12 ans d'esclavage, nous raconte l'histoire vraie de cet afro-américain Solomon Northup, bien adapté à la vie sociale de New York, enlevé en 1841, pour devenir esclave. Un témoignage sur ces riches propriétaires de plantations, aveuglés par leur plein pouvoir, par la luxure, aveuglés par leur richesse, par la haine qu'ils ressentent pour une race dite à cette époque inférieur. Ces esclavagistes, qui le dimanche prêchent les saintes paroles, une façon de réclamer le pardon, de se couvrir, de se donner du réconfort par des croyances religieuses. Une jeune femme de couleur, soumise, nue, attachée à un poteau, la violence d'un fouet qui orchestre des claquements sur son corps ensanglanté, ses yeux remplis de larmes, tournés vers le ciel, implorent de quitter cette vie dirigée par des âmes sataniques. Une caméra qui prend le temps de filmer le ressenti, la douleur de chaque instant. De longs plans rapprochés sur les visages exprimant la cruauté de cette existence, avec cette violence des mots, la violence des actes, qui règnent pour assouvir les plaisirs, démontrant l'existence d' une injustice faite par des hommes se disant instruis. Une composition d'acteur qui apporte un regard puissant sur cette époque effroyable, où la folie habitait cette race humaine autoritaire, possessif à tous les niveaux. Un film magistralement mis en scène par le réalisateur Steve Mc Queen. Dans le même genre: Amistad, La couleur pourpre, Django Unchained, Mission.
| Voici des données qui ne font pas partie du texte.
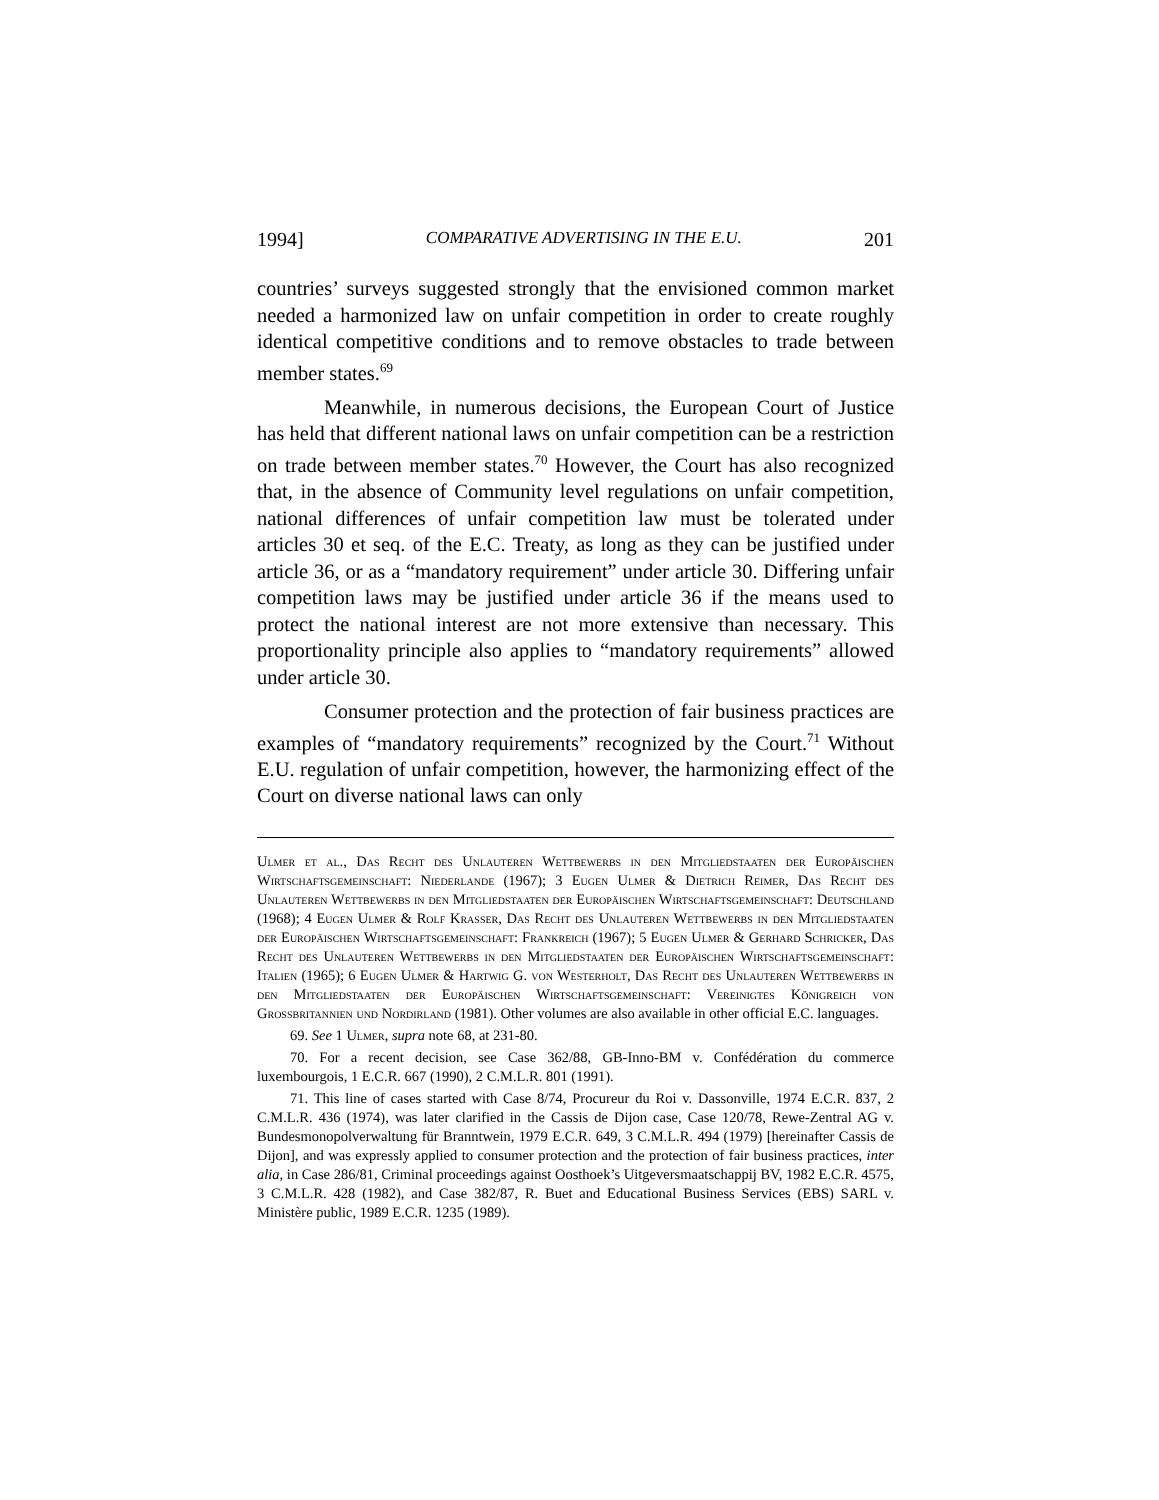1994] COMPARATIVE ADVERTISING IN THE E.U. 201
countries’ surveys suggested strongly that the envisioned common market needed a harmonized law on unfair competition in order to create roughly identical competitive conditions and to remove obstacles to trade between member states.<sup>69</sup>
Meanwhile, in numerous decisions, the European Court of Justice has held that different national laws on unfair competition can be a restriction on trade between member states.<sup>70</sup> However, the Court has also recognized that, in the absence of Community level regulations on unfair competition, national differences of unfair competition law must be tolerated under articles 30 et seq. of the E.C. Treaty, as long as they can be justified under article 36, or as a “mandatory requirement” under article 30. Differing unfair competition laws may be justified under article 36 if the means used to protect the national interest are not more extensive than necessary. This proportionality principle also applies to “mandatory requirements” allowed under article 30.
Consumer protection and the protection of fair business practices are examples of “mandatory requirements” recognized by the Court.<sup>71</sup> Without E.U. regulation of unfair competition, however, the harmonizing effect of the Court on diverse national laws can only
Ulmer et al., Das Recht des Unlauteren Wettbewerbs in den Mitgliedstaaten der Europäischen Wirtschaftsgemeinschaft: Niederlande (1967); 3 Eugen Ulmer & Dietrich Reimer, Das Recht des Unlauteren Wettbewerbs in den Mitgliedstaaten der Europäischen Wirtschaftsgemeinschaft: Deutschland (1968); 4 Eugen Ulmer & Rolf Kraßer, Das Recht des Unlauteren Wettbewerbs in den Mitgliedstaaten der Europäischen Wirtschaftsgemeinschaft: Frankreich (1967); 5 Eugen Ulmer & Gerhard Schricker, Das Recht des Unlauteren Wettbewerbs in den Mitgliedstaaten der Europäischen Wirtschaftsgemeinschaft: Italien (1965); 6 Eugen Ulmer & Hartwig G. von Westerholt, Das Recht des Unlauteren Wettbewerbs in den Mitgliedstaaten der Europäischen Wirtschaftsgemeinschaft: Vereinigtes Königreich von Grossbritannien und Nordirland (1981). Other volumes are also available in other official E.C. languages.
69. See 1 Ulmer, supra note 68, at 231-80.
70. For a recent decision, see Case 362/88, GB-Inno-BM v. Confédération du commerce luxembourgois, 1 E.C.R. 667 (1990), 2 C.M.L.R. 801 (1991).
71. This line of cases started with Case 8/74, Procureur du Roi v. Dassonville, 1974 E.C.R. 837, 2 C.M.L.R. 436 (1974), was later clarified in the Cassis de Dijon case, Case 120/78, Rewe-Zentral AG v. Bundesmonopolverwaltung für Branntwein, 1979 E.C.R. 649, 3 C.M.L.R. 494 (1979) [hereinafter Cassis de Dijon], and was expressly applied to consumer protection and the protection of fair business practices, inter alia, in Case 286/81, Criminal proceedings against Oosthoek’s Uitgeversmaatschappij BV, 1982 E.C.R. 4575, 3 C.M.L.R. 428 (1982), and Case 382/87, R. Buet and Educational Business Services (EBS) SARL v. Ministère public, 1989 E.C.R. 1235 (1989).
Un film inspiré par la triste histoire vécue et racontée par Salomon Northup, un homme noir qui a vécu douze années en enfer en tant qu'esclave dans un état du Sud des Etats-Unis. Les acteurs interprètent chacun avec efficacité leur rôle (mention pour Michael Fassbender, parfait dans le rôle du maître odieux et Chiwetel Ojiofor dans le rôle principal de l'homme noir libre devenu esclave par enlèvement... Sans oublier la prestation de Brad Pitt en providentiel sauveur). Douze années d'horreur (violences, sévices, humiliations etc..) pour Northup et un peu plus de 2 heures d’atmosphère pesante pour le spectateur. Un très bon film sur la condition des hommes noirs des plantations du Sud des Etats-Unis au cours du 19ème siècle.
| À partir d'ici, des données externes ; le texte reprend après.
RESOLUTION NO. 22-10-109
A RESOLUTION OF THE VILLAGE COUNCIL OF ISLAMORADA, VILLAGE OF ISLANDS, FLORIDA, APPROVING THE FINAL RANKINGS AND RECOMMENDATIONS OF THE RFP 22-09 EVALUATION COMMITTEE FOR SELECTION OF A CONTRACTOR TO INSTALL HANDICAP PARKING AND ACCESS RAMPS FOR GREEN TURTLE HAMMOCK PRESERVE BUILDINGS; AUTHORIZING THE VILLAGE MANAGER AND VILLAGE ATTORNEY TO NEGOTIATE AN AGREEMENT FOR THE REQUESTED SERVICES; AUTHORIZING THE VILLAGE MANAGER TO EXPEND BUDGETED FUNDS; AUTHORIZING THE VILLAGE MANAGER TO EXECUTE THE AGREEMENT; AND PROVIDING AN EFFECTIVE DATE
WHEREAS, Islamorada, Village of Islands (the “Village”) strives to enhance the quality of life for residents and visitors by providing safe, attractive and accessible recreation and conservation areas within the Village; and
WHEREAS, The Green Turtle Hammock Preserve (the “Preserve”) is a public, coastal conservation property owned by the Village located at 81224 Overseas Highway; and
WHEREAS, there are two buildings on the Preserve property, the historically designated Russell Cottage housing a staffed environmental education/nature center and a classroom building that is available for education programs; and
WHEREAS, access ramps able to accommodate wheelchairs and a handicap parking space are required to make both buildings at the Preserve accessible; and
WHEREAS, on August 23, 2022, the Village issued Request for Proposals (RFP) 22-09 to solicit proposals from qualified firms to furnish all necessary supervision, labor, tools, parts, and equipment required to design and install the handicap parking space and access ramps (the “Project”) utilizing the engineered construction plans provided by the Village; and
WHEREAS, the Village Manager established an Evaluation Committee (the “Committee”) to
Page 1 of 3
Une histoire vraie vraiment touchante et marquante spoiler: d'un noir libre devenu esclave, se déroulant lors de l'esclavagisme des Noirs aux USA. Les menaces racistes dites par Epps nous font bien froids dans le dos, Northup est courageux en essayant de rejoindre sa famille. Bref, je peux qualifier ce film comme un des meilleurs drames de tous les temps.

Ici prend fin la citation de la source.